| Required action |
Exactly the lines below from the one with "cancer stained with" up to and including the one with "cancer (adenocarcinoma), which" make up the answer, with nothing else added.

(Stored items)
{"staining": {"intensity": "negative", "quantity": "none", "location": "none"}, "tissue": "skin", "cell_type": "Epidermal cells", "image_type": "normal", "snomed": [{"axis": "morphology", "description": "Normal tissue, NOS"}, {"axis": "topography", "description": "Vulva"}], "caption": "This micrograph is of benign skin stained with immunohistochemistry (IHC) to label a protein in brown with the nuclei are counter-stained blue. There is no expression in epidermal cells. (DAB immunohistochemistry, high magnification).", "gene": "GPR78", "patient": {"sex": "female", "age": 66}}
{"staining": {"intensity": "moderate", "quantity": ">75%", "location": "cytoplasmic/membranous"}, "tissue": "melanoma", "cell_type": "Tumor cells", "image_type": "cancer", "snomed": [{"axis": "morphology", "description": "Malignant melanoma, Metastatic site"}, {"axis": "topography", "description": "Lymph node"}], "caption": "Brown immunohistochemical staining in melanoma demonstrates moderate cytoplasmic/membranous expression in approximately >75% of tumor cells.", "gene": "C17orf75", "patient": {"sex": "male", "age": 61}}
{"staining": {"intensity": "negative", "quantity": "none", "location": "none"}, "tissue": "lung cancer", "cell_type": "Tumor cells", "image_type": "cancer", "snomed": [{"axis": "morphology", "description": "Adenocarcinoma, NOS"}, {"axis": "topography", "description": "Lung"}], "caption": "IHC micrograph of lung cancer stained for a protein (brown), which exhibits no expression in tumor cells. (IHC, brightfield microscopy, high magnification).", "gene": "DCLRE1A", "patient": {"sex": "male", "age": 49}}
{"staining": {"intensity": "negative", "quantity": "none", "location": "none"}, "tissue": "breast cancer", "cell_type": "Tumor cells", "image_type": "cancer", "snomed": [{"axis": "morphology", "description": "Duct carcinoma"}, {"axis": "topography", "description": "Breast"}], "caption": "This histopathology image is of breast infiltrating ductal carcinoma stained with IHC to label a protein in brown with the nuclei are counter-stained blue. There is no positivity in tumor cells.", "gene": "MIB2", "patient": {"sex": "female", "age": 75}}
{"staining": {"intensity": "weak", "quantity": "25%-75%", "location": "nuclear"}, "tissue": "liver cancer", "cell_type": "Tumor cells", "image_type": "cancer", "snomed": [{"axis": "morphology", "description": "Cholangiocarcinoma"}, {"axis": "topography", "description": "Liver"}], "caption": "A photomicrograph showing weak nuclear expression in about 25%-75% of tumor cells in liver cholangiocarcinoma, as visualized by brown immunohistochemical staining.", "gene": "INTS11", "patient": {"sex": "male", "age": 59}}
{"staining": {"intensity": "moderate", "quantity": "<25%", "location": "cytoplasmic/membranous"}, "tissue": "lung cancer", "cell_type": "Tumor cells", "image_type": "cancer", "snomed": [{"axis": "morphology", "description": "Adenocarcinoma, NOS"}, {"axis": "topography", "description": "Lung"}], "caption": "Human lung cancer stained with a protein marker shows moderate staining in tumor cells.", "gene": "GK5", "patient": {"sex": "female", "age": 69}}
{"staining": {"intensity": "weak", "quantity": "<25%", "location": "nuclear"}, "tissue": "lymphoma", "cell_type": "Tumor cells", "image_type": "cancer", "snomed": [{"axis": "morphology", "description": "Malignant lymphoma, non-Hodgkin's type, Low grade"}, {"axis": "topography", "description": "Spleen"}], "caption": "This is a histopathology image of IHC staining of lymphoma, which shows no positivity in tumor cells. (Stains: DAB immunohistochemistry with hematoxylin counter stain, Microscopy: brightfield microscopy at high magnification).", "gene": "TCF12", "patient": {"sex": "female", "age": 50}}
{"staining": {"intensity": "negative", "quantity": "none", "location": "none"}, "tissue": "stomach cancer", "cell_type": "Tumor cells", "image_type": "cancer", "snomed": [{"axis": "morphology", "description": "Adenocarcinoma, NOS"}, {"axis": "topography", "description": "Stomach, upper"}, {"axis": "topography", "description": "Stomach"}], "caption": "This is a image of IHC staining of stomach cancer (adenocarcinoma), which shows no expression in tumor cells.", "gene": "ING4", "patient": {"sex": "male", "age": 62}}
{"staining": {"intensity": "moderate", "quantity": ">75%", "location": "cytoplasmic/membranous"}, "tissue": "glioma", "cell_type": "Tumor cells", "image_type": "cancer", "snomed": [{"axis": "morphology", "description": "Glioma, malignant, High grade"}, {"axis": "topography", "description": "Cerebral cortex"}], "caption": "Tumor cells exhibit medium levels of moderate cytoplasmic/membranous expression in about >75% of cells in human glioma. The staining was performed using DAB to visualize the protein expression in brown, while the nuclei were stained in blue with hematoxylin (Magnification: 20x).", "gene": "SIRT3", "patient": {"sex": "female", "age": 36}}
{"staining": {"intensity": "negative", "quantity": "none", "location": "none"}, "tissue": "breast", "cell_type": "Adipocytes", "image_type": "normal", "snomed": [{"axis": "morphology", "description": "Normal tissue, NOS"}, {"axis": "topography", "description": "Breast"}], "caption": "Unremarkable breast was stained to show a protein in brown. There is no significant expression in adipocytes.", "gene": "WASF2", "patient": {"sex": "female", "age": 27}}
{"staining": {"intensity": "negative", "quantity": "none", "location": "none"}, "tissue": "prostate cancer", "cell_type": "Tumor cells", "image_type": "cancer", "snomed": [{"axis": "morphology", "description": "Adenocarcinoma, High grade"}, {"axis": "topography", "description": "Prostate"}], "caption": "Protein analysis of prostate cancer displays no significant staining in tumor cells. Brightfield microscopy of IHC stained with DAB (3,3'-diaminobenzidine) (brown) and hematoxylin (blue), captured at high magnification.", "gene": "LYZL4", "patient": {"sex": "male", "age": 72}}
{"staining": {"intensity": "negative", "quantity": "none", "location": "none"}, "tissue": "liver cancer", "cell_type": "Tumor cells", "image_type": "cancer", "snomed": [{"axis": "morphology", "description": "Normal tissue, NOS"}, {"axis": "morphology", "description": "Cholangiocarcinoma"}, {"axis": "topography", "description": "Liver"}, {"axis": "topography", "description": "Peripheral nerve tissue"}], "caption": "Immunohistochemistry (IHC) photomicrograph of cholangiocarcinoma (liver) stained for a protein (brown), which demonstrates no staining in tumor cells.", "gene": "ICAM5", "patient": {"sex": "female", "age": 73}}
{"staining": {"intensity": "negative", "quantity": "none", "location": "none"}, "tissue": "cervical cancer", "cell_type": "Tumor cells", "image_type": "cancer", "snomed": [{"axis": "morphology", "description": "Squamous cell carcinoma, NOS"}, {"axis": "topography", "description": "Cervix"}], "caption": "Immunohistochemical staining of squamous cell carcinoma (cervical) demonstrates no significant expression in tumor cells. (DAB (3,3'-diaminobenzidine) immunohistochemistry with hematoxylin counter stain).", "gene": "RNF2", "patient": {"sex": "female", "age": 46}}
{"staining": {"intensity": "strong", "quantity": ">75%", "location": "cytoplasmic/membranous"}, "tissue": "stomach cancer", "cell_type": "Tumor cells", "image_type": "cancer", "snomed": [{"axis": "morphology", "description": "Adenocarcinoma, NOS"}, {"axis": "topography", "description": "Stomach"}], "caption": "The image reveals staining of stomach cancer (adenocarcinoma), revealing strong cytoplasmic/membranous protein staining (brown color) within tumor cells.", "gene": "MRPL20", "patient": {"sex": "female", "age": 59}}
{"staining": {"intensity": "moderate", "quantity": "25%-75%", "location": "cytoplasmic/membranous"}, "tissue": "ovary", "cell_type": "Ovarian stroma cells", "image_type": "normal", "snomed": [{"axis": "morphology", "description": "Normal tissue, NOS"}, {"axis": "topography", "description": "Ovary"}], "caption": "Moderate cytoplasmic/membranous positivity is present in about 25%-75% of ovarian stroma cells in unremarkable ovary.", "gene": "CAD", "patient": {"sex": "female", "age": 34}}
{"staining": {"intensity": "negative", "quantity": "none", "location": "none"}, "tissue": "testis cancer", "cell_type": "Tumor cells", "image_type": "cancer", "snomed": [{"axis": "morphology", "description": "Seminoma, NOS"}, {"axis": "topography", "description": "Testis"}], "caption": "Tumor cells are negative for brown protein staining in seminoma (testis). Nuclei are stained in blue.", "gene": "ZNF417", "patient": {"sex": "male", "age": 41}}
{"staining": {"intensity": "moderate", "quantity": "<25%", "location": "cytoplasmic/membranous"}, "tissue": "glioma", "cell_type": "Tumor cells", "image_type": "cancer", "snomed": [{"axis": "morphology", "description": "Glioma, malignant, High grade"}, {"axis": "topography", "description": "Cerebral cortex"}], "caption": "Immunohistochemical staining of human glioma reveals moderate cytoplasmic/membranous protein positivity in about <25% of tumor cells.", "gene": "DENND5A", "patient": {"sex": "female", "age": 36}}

| Answer to this problem |
{"staining": {"intensity": "moderate", "quantity": "<25%", "location": "cytoplasmic/membranous"}, "tissue": "lung cancer", "cell_type": "Tumor cells", "image_type": "cancer", "snomed": [{"axis": "morphology", "description": "Adenocarcinoma, NOS"}, {"axis": "topography", "description": "Lung"}], "caption": "Human lung cancer stained with a protein marker shows moderate staining in tumor cells.", "gene": "GK5", "patient": {"sex": "female", "age": 69}}
{"staining": {"intensity": "weak", "quantity": "<25%", "location": "nuclear"}, "tissue": "lymphoma", "cell_type": "Tumor cells", "image_type": "cancer", "snomed": [{"axis": "morphology", "description": "Malignant lymphoma, non-Hodgkin's type, Low grade"}, {"axis": "topography", "description": "Spleen"}], "caption": "This is a histopathology image of IHC staining of lymphoma, which shows no positivity in tumor cells. (Stains: DAB immunohistochemistry with hematoxylin counter stain, Microscopy: brightfield microscopy at high magnification).", "gene": "TCF12", "patient": {"sex": "female", "age": 50}}
{"staining": {"intensity": "negative", "quantity": "none", "location": "none"}, "tissue": "stomach cancer", "cell_type": "Tumor cells", "image_type": "cancer", "snomed": [{"axis": "morphology", "description": "Adenocarcinoma, NOS"}, {"axis": "topography", "description": "Stomach, upper"}, {"axis": "topography", "description": "Stomach"}], "caption": "This is a image of IHC staining of stomach cancer (adenocarcinoma), which shows no expression in tumor cells.", "gene": "ING4", "patient": {"sex": "male", "age": 62}}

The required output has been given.